Closed John1231983 closed 5 years ago

John1231983 commented 6 years ago

Thanks for sharing your code. In your code, it has

#clip parameters in D
for p in NetC.parameters():
     p.data.clamp_(-0.05, 0.05)

why do we need to clip parameters in D? How to decide the value -0.05, 0.05? Thanks

YuanXue1993 commented 6 years ago

This prevents the output of NetC from being arbitrarily large during the training of NetC, and it's actually a common trick to avoid gradient exploding. You can find the theoretical proof of the necessity in the original paper, if you don't clip the parameters in NetC, it will not guarantee the convergence of the training. As for the value of the range, you can definitely try other possible hyper-parameters.

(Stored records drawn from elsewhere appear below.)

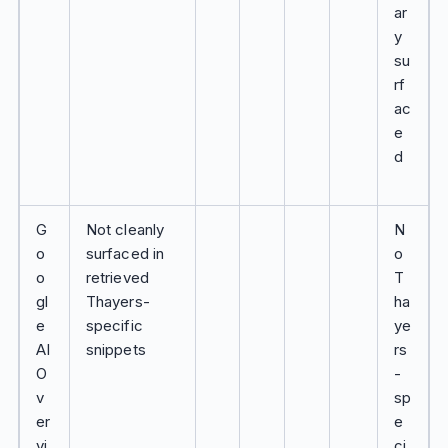
ar
y
su
rf
ac
e
d
G
Not cleanly
N
o
surfaced in
o
o
retrieved
T
gl
Thayers-
ha
e
specific
ye
AI
snippets
rs
O
-
v
sp
er
e
vi
ci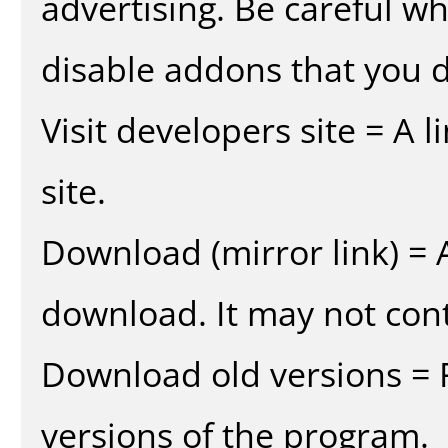
advertising. Be careful w
disable addons that you d
Visit developers site = A 
site.
Download (mirror link) = A
download. It may not cont
Download old versions = 
versions of the program.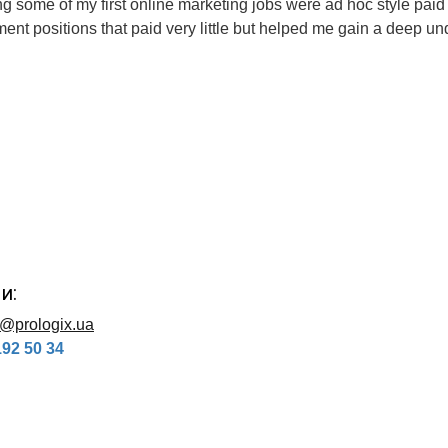
ng some of my first online marketing jobs were ad hoc style pai
t positions that paid very little but helped me gain a deep unde
и:
o@prologix.ua
192 50 34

John1231983 commented 6 years ago

Thanks so much. So we only need to clip gradient in the netC, is it right, why not apply clipping in netS? I am using SGD in netC and the loss becomes zeros when I apply clipping.

YuanXue1993 commented 5 years ago

Cippling paras in C is to enforce the Lipschitz constraint (in a less elegant and effective way, you can check out newer and better methods such as gradient penalty and spectral normalization if interested). Clipping paras in S doesn't make much sense other than restricting the capability of S.